É sabido também que Ferrara é um cineasta cinéfilo por excelência, cujas produções quase sempre dialogam com terceiros, com cineastas e filmes específicos do passado. Sua gama de influências é imensa, indo de Kubrick e Hitchcock à Michael Snow e Jean-Luc Godard, o que torna sempre muito instigante o mergulho na totalidade de sua obra e o apontamento de referências como “Um corpo que cai” (“Vertigo”, 1958, de Alfred Hitchcock) em “Blackout” (1997, de Abel Ferrara), “O desprezo” (“Le mépris”, 1963, de Jean-Luc Godard) em “Olhos de serpente” (“Snake Eyes”, 1993, de Abel Ferrara) ou “A Morte de um Bookmaker Chinês” (“The Killing of a Chinese Bookie”, 1976, de John Cassavetes) em “Go Go Tales” (2007, de Abel Ferrara), entre muitos outros exemplos.
Aqui, nos interessa sobretudo o diálogo cristalino e confesso que Ferrara estabeleceu com o cinema norte-americano dos anos 70, a Nova Hollywood, mais especificamente com o cinema da juventude de Martin Scorsese, e entre os filmes “Vício frenético” e “Caminhos perigosos”. Ferrara, de certa maneira, é um filho dessa geração.

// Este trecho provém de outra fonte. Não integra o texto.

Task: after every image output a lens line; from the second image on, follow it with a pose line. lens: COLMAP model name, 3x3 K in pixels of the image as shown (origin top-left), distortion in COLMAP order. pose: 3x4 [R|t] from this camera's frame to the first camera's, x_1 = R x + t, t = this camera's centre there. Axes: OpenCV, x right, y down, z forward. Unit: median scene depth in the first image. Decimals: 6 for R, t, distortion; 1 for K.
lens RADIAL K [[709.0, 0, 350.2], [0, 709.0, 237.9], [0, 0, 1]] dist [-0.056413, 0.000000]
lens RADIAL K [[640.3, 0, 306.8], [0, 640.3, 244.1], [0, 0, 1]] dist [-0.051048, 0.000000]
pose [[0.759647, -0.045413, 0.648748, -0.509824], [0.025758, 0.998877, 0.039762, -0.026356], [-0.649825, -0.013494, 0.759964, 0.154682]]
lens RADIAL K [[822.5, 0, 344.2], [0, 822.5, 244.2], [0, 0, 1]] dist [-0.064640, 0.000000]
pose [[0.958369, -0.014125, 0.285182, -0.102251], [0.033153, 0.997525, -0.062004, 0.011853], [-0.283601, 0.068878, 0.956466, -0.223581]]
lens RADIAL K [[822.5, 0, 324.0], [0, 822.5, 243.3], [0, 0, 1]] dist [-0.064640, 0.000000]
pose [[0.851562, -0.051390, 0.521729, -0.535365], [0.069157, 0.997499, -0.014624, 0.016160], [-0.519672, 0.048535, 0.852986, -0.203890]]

É um herdeiro direto de certo espectro da Nova Hollywood na linhagem do cinema norte-americano, de Martin Scorsese, de Monte Hellman, de Sam Peckinpah, de Paul Schrader, de John Cassavetes, de Walter Hill, de Larry Cohen, de Dennis Hooper, de John Flynn, entre outros aqueles que permaneceram um pouco mais à margem da grande indústria, um pouco mais independentes, durante aqueles anos.
Algumas semelhanças primeiras entre o filme de 1973 e 1992 saltam aos olhos. Harvey Keitel é o ator protagonista em ambos filmes. A cidade de Nova York é o palco da encenação e ambiente muito importante para os filmes. Os dois filmes lidam com um imaginário de violência policial e trabalhos de mafiosos e gângsteres na cidade de Nova York. Os dois lidam com um imaginário católico de maneira intensa. Os dois filmes apresentam personagens que pouco a pouco vão se afundando em dívidas. Os dois filmes terminam com uma morte violenta, um assassinato.

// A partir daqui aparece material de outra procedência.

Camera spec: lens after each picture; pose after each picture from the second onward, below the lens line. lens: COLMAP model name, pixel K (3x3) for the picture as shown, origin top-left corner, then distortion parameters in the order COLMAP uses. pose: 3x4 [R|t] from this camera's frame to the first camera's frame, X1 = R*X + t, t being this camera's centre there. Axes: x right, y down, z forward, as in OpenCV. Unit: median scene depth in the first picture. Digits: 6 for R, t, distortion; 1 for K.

Além de estabelecer esses pontos de contato, nos interessa realizar um cotejo formal entre os filmes. Enquanto no filme de juventude de Scorsese parece haver uma hiper-estilização da encenação, uma preferência superlativa pela característica videoclíptica da montagem música + imagem, um direcionamento para a atuação exasperada e grandiloquente de seu elenco, no filme da maturidade de Ferrara sua mise en scène parece caminhar para uma direção oposta, parece haver um esvaziamento dramatúrgico, assim como um esvaziamento cênico. Ferrara realiza um procedimento de contenção das estilizações antes muito frequentes em seus filmes e um direcionamento claro para o documental, para o improviso, para a secura da cena. Keitel, aqui, é implosivo em seu desespero, fala pouco, age pouco, assim como o fio narrativo que é tecido de forma quase que imperceptível nos poucos acontecimentos e ações presentes no filme.

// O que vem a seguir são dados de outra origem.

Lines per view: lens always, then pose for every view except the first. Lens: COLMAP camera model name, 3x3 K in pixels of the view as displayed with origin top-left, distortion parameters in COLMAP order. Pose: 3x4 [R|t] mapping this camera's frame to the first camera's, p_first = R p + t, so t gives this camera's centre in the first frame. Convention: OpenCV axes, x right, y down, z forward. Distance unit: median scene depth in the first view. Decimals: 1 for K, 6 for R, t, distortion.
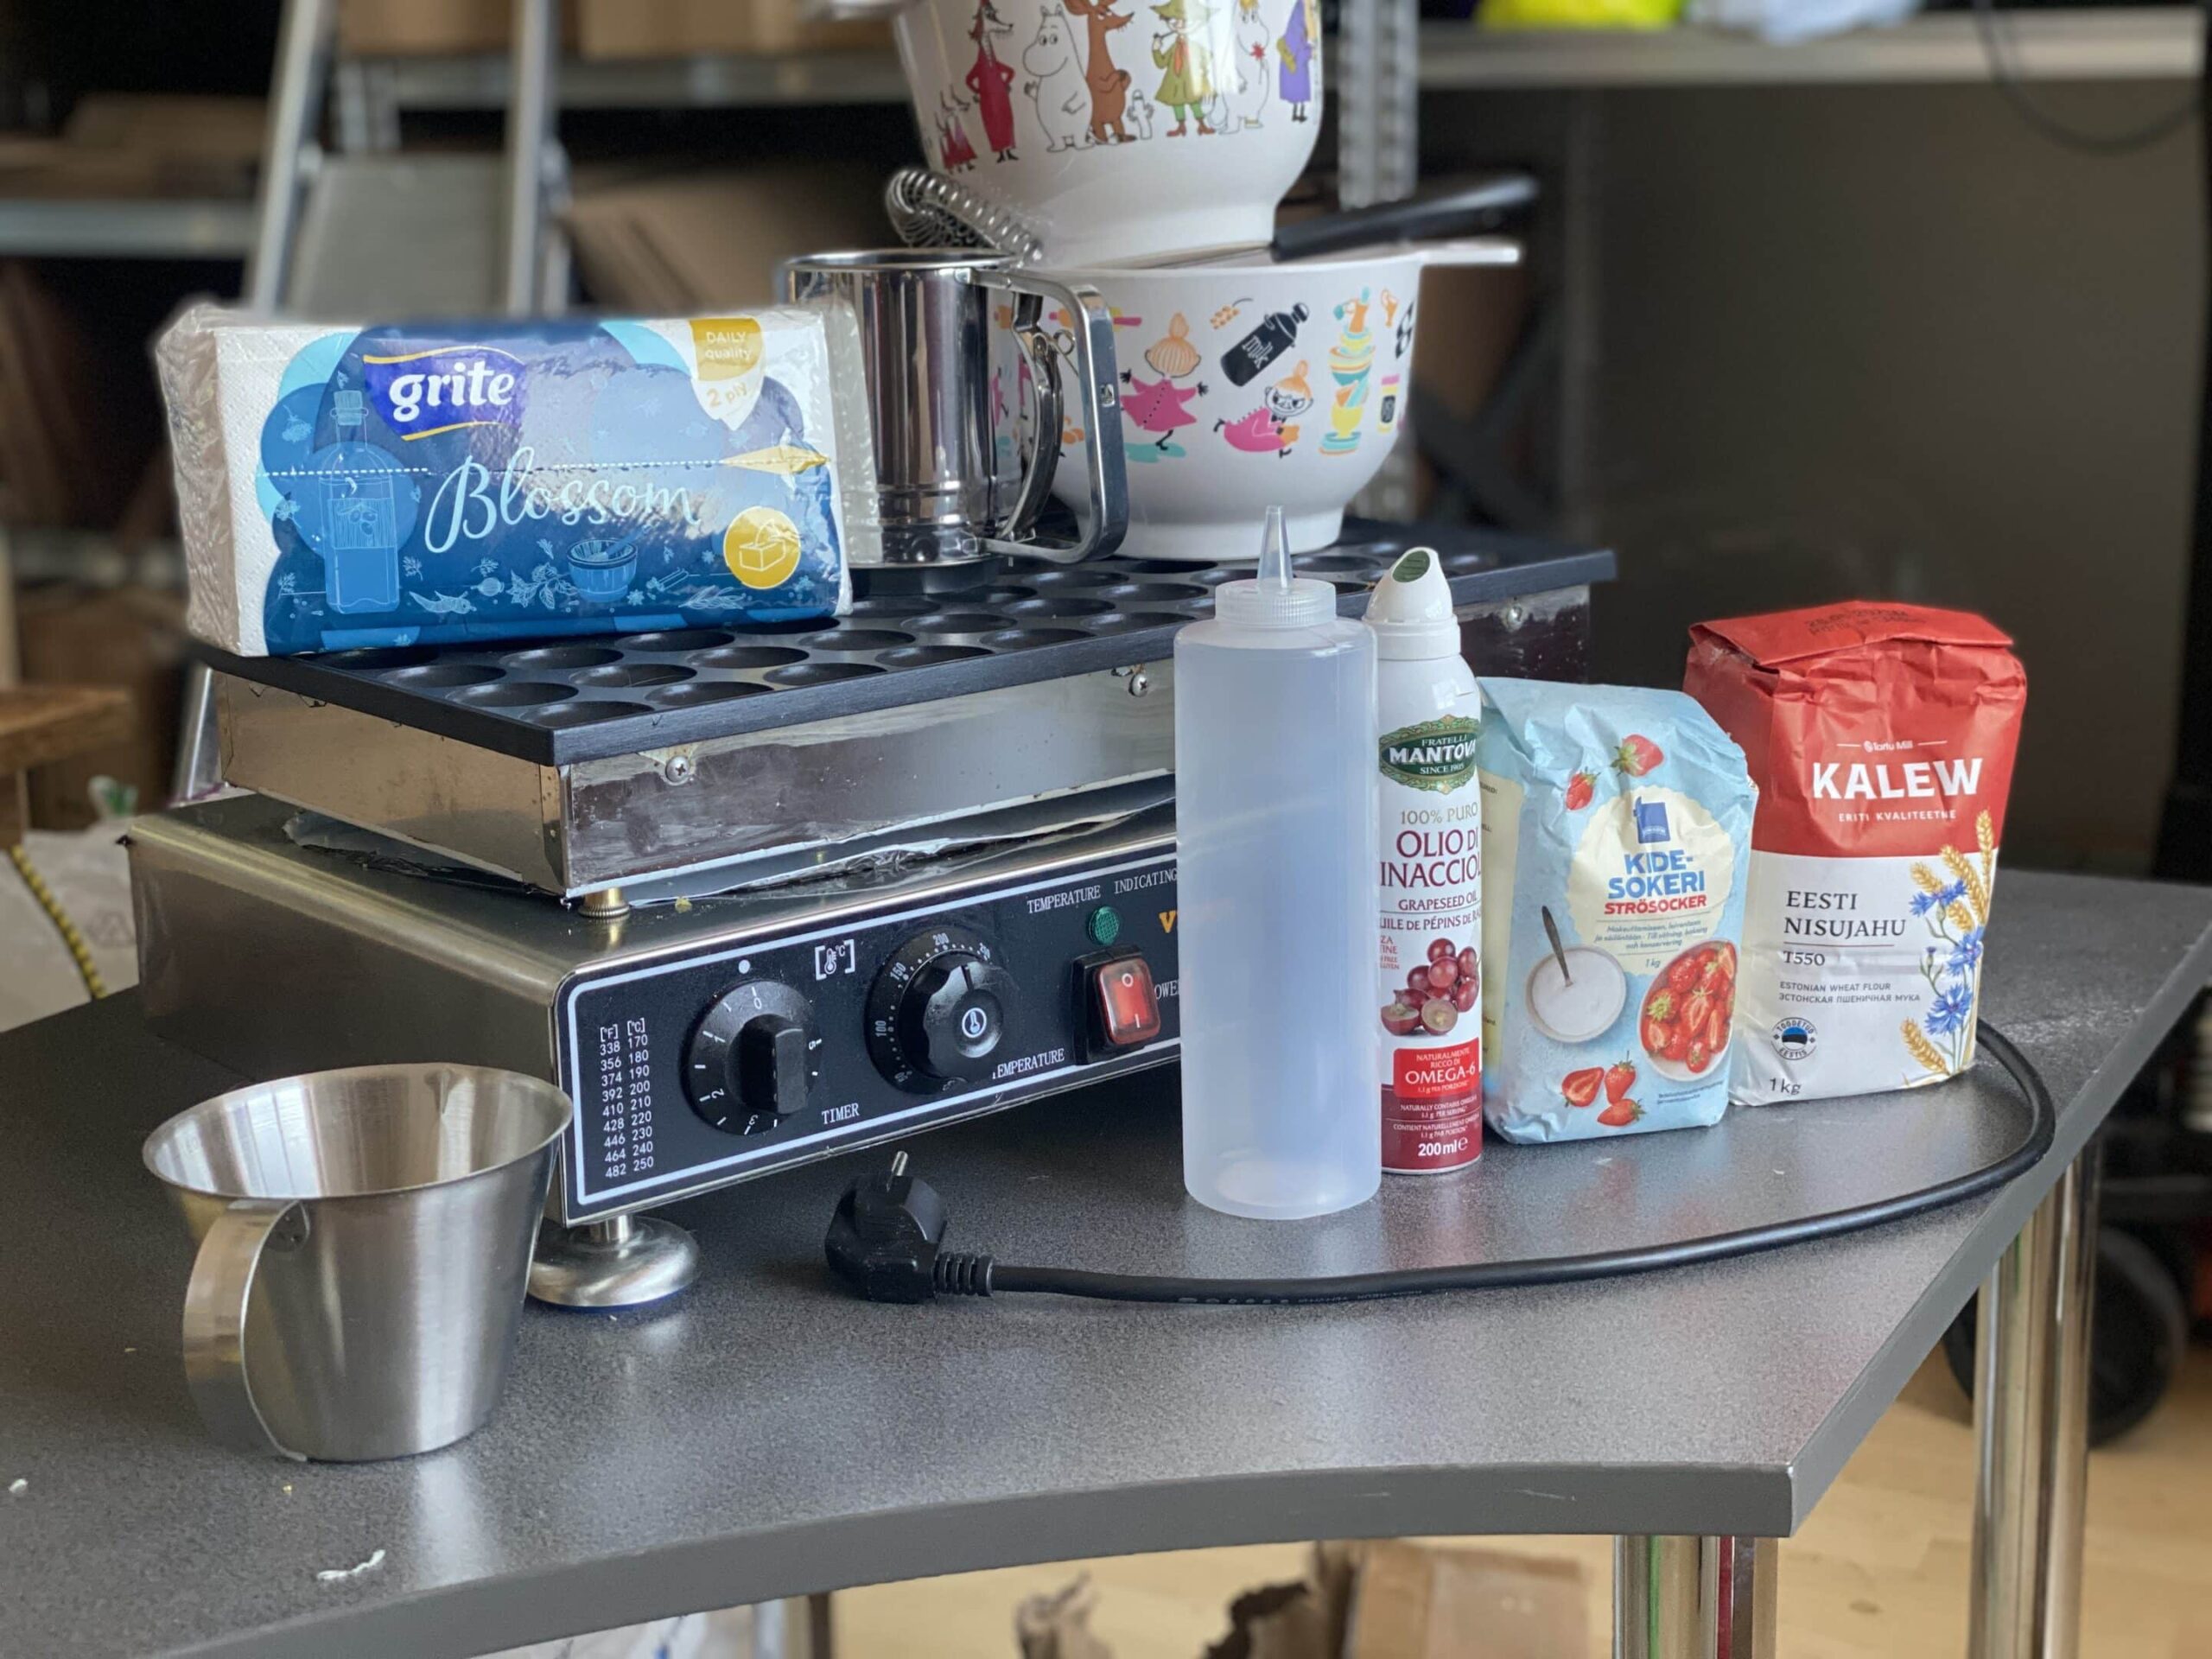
lens RADIAL K [[3323.0, 0, 1108.1], [0, 3323.0, 830.0], [0, 0, 1]] dist [0.024459, 0.000000]
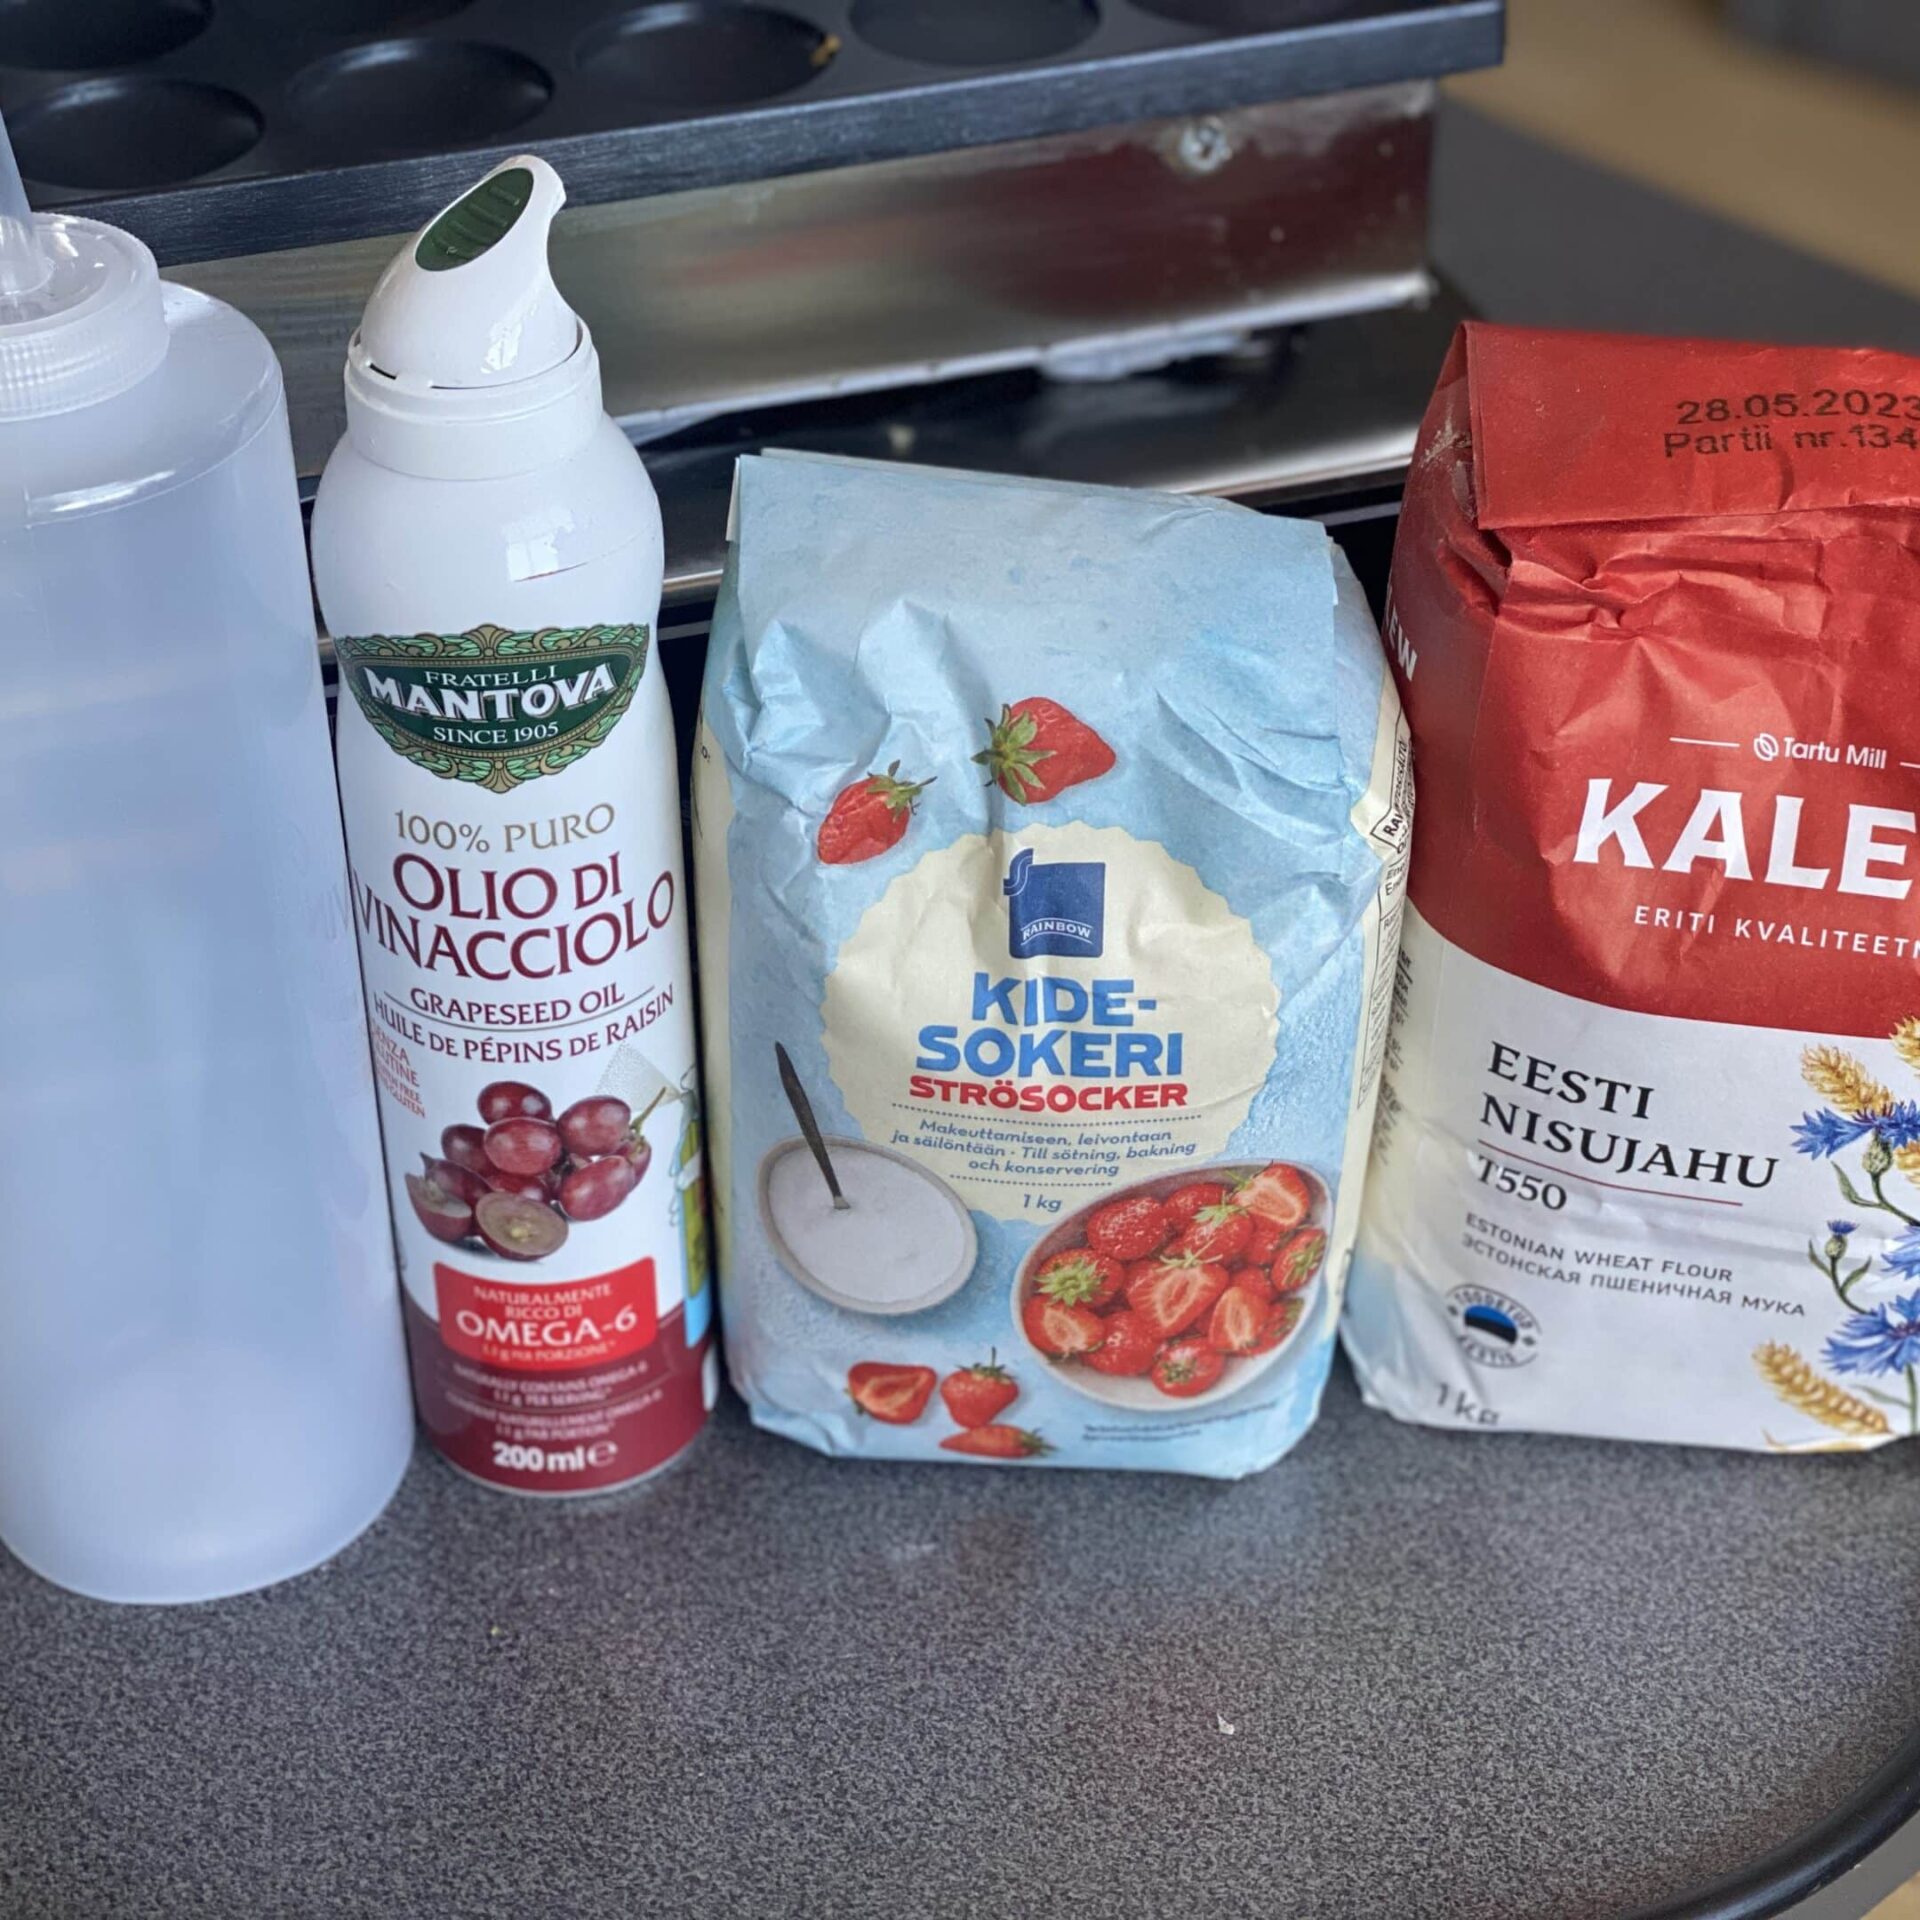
lens RADIAL K [[3886.6, 0, 958.6], [0, 3886.6, 958.4], [0, 0, 1]] dist [0.055851, 0.000000]
pose [[0.934352, 0.227303, -0.274445, 0.281201], [-0.104519, 0.911085, 0.398748, -0.182973], [0.340679, -0.343886, 0.875032, 0.573513]]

Esses são apenas alguns pontos principais que buscaremos expor em nossa apresentação, que através de um exercício de cinema comparado procura apontar as características essenciais do filme principal de Abel Ferrara (“Vício Frenético”) e como tal filme dialoga com uma herança marcada nos anos iniciais da Nova Hollywood, no filme de Martin Scorsese (“Caminhos Perigosos”).
Bibliografia
- BORDWELL, David. Sobre a história do estilo cinematográfico. Campinas, SP: Papirus, 2013.